Bref, on le voit ces divagations furent un laboratoire, un essai, brillant au demeurant, pour de futures œuvres.

Le succès d’Astérix fit que Dargaud en profita pour éditer enfin ces aventures en 1974. Martial écrivit alors à Goscinny en lui demandant de reprendre cette série lequel lui répondit qu’il en serait enchanté. Mais la maladie de l’épouse de Goscinny empêcha l’auteur de donner une suite immédiate à cette requête puis la mort de l’humoriste en 1977 mit un terme définitif à cette volonté.

Le thème[modifier | modifier le code]

Chaque histoire débute avec l’image de M. Sait-Tout, chauve à lunettes avec une barbe blanche, qui se propose de livrer une brillante anecdote suite à une lecture dans un docte ouvrage.

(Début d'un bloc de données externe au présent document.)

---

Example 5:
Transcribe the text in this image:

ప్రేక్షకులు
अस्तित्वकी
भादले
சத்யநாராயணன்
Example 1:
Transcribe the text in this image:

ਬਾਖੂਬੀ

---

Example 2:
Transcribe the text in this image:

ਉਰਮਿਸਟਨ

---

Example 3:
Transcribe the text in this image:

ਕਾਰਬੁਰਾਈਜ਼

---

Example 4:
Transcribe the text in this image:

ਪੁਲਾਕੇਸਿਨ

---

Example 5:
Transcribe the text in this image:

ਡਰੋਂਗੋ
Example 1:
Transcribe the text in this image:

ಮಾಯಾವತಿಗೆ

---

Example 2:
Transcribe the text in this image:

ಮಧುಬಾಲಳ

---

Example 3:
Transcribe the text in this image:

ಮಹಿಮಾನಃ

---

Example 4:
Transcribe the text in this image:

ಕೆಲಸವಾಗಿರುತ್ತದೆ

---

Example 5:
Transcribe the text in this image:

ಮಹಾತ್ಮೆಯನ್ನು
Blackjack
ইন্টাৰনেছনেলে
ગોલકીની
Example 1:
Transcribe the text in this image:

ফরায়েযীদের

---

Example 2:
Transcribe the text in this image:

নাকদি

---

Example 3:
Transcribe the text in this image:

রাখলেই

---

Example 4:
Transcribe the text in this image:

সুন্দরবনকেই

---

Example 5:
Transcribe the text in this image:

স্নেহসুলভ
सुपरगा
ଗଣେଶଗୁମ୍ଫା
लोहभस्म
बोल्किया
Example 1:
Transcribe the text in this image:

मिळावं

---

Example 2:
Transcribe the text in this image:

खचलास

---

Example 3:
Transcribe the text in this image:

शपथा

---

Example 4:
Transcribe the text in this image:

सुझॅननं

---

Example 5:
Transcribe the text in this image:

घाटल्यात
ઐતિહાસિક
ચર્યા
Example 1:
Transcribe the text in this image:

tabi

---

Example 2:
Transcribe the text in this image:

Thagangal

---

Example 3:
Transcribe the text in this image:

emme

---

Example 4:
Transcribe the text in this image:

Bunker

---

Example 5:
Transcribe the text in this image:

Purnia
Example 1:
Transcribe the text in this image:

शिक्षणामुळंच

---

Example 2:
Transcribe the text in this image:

Au fil des histoires l’ouvrage savant s’avère être un annuaire des postes, un livre de coloriage, un catalogue, etc. Chaque fin d’histoire se termine invariablement par un personnage qui invite le professeur à une douche glacée, à enfiler une camisole, etc.

Les publications[modifier | modifier le code]

Pilote[modifier | modifier le code]

Il est à noter que ces histoires étaient sans titre lors de leur parution dans Pilote. Les titres qui suivent ont donc été données pour l’édition en album.

  • no 105 (1961) Robinet des Bois -5 planches
  • no 112 (1961) Les deux mousquetaires -5 planches
  • no 118 (1962) Le tricot de l’empereur -4 planches
  • no 133 (1962) L’affaire des contrepoisons -8 planches
  • no 144 (1962) Eskif, le frêle -8 planches
  • no 157 (1962) La route des épices -8 planches

À noter que l’un des personnages, coureur de son état, s’appelle Zatoplect, allusion à Emil Zatopek, dans la version Pilote et qu’il devient dans l’album Edimeclt, pour Eddy Merckx évidemment. Goscinny a dû juger que son nouveau lectorat ignorerait tout des exploits vieux alors de plus de 20 ans du quadruple médaillé d’or alors que ceux de Merckx étaient encore d’actualité.

  • no 169 (1963) Entracte (une histoire d’esquimaux) -6 planches
  • no 186 (1963) Sans rime, ni raison -6 planches
  • no 309 (1965) Rentrée -6 planches

Album[modifier | modifier le code]

Les Divagations de Monsieur Sait-Tout (1974- Dargaud/ Réédité avec une nouvelle couverture en 1982)

Notes et références[modifier | modifier le code]

  1. Témoignage de Martial in Le Dictionnaire Goscinny – JC Lattès -2003 page 423.